>>>

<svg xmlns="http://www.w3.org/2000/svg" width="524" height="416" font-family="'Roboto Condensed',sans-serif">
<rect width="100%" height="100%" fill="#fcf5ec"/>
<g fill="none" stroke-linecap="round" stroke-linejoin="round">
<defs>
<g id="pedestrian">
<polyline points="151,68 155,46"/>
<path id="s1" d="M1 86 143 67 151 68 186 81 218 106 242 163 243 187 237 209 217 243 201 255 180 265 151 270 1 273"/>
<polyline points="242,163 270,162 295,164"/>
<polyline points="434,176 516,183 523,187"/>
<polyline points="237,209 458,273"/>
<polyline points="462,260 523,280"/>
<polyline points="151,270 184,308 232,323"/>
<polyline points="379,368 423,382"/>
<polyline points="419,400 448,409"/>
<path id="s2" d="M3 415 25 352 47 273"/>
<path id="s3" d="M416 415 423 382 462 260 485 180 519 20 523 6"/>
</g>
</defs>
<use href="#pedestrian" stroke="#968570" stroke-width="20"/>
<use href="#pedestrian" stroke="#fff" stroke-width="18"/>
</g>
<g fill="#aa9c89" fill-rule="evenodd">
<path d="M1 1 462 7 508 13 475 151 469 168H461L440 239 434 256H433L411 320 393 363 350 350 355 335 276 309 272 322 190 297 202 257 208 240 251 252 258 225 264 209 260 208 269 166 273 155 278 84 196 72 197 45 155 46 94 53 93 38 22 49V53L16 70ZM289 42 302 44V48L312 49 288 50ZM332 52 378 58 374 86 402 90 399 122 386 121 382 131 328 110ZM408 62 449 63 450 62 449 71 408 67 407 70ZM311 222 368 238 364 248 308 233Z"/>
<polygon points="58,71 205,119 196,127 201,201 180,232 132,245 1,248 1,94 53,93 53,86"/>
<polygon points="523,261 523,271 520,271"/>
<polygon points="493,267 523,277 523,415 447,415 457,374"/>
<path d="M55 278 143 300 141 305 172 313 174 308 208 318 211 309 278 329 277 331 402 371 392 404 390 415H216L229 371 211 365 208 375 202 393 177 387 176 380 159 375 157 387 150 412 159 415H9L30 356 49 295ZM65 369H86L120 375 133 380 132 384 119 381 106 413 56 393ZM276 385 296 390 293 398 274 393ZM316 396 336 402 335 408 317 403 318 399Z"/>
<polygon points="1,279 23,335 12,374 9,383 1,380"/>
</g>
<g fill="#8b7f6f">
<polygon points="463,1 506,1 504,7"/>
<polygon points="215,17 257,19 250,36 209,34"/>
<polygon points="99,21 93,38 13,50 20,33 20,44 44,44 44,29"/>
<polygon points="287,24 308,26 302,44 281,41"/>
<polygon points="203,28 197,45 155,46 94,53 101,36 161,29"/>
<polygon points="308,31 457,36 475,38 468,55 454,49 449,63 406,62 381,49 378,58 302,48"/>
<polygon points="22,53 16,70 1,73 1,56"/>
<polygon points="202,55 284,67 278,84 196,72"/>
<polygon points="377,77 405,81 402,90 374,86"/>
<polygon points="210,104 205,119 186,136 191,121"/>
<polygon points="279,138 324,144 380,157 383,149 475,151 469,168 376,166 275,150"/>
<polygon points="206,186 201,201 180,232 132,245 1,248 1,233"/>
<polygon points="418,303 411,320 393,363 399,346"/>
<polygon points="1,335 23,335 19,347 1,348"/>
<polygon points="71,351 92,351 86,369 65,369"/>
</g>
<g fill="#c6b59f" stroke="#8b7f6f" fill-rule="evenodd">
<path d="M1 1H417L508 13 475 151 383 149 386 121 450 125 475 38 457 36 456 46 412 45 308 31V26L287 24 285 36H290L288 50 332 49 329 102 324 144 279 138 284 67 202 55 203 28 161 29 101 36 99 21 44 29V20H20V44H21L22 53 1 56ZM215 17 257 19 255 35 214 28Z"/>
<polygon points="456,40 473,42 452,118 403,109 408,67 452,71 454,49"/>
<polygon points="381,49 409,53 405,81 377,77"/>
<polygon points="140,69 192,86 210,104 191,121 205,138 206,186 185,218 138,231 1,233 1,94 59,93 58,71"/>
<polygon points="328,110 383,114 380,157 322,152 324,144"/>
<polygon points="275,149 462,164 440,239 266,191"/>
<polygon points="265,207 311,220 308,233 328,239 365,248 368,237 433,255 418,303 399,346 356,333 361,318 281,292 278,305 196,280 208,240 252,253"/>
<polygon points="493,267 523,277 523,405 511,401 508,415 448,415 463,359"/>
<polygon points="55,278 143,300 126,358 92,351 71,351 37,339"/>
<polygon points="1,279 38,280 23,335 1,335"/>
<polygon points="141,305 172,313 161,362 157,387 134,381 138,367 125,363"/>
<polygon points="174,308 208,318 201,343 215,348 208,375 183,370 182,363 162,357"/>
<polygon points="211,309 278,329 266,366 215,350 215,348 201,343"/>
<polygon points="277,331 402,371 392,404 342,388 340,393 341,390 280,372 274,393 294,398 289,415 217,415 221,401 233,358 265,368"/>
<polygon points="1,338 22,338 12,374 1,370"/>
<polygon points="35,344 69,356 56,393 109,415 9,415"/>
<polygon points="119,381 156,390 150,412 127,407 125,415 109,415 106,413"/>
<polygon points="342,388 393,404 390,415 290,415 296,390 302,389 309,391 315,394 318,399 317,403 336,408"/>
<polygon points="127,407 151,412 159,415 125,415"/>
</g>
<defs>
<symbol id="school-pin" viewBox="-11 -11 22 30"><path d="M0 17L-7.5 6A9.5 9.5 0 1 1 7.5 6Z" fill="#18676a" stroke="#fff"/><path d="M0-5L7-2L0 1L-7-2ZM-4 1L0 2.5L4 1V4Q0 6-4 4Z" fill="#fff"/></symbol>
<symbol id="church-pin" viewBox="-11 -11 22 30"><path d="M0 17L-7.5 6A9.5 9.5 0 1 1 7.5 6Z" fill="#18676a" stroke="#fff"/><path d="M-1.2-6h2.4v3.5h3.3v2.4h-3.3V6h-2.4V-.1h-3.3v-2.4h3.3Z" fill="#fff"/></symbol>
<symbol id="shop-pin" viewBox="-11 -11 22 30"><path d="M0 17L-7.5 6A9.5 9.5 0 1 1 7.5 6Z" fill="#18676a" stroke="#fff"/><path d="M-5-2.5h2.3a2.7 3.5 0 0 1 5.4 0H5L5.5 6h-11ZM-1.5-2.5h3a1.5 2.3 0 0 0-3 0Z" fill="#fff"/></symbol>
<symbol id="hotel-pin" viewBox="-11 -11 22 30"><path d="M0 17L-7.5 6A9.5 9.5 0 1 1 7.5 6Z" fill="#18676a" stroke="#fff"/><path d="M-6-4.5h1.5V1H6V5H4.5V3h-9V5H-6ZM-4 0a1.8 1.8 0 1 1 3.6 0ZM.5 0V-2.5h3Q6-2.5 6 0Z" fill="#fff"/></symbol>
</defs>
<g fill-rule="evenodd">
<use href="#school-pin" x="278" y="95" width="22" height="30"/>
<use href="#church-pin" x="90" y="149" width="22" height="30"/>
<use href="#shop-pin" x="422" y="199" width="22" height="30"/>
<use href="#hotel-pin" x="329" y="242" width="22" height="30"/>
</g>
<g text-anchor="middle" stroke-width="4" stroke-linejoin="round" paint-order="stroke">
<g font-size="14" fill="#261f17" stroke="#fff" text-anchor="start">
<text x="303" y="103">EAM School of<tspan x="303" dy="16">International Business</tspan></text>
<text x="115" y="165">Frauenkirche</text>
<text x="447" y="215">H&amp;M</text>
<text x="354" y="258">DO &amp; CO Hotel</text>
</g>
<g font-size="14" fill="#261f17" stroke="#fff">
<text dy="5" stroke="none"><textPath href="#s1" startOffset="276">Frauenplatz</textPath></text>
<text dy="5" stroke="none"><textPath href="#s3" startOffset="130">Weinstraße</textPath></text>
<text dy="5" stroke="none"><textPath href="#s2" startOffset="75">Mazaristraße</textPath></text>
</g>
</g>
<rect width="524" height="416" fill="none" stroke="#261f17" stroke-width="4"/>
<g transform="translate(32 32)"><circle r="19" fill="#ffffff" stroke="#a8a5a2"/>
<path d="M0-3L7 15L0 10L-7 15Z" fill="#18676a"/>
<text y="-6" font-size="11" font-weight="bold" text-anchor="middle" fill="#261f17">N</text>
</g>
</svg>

<<<

Work order:
Every line of the material that includes the word "viewBox" needs to be copied.

Answer to this problem:
<symbol id="school-pin" viewBox="-11 -11 22 30"><path d="M0 17L-7.5 6A9.5 9.5 0 1 1 7.5 6Z" fill="#18676a" stroke="#fff"/><path d="M0-5L7-2L0 1L-7-2ZM-4 1L0 2.5L4 1V4Q0 6-4 4Z" fill="#fff"/></symbol>
<symbol id="church-pin" viewBox="-11 -11 22 30"><path d="M0 17L-7.5 6A9.5 9.5 0 1 1 7.5 6Z" fill="#18676a" stroke="#fff"/><path d="M-1.2-6h2.4v3.5h3.3v2.4h-3.3V6h-2.4V-.1h-3.3v-2.4h3.3Z" fill="#fff"/></symbol>
<symbol id="shop-pin" viewBox="-11 -11 22 30"><path d="M0 17L-7.5 6A9.5 9.5 0 1 1 7.5 6Z" fill="#18676a" stroke="#fff"/><path d="M-5-2.5h2.3a2.7 3.5 0 0 1 5.4 0H5L5.5 6h-11ZM-1.5-2.5h3a1.5 2.3 0 0 0-3 0Z" fill="#fff"/></symbol>
<symbol id="hotel-pin" viewBox="-11 -11 22 30"><path d="M0 17L-7.5 6A9.5 9.5 0 1 1 7.5 6Z" fill="#18676a" stroke="#fff"/><path d="M-6-4.5h1.5V1H6V5H4.5V3h-9V5H-6ZM-4 0a1.8 1.8 0 1 1 3.6 0ZM.5 0V-2.5h3Q6-2.5 6 0Z" fill="#fff"/></symbol>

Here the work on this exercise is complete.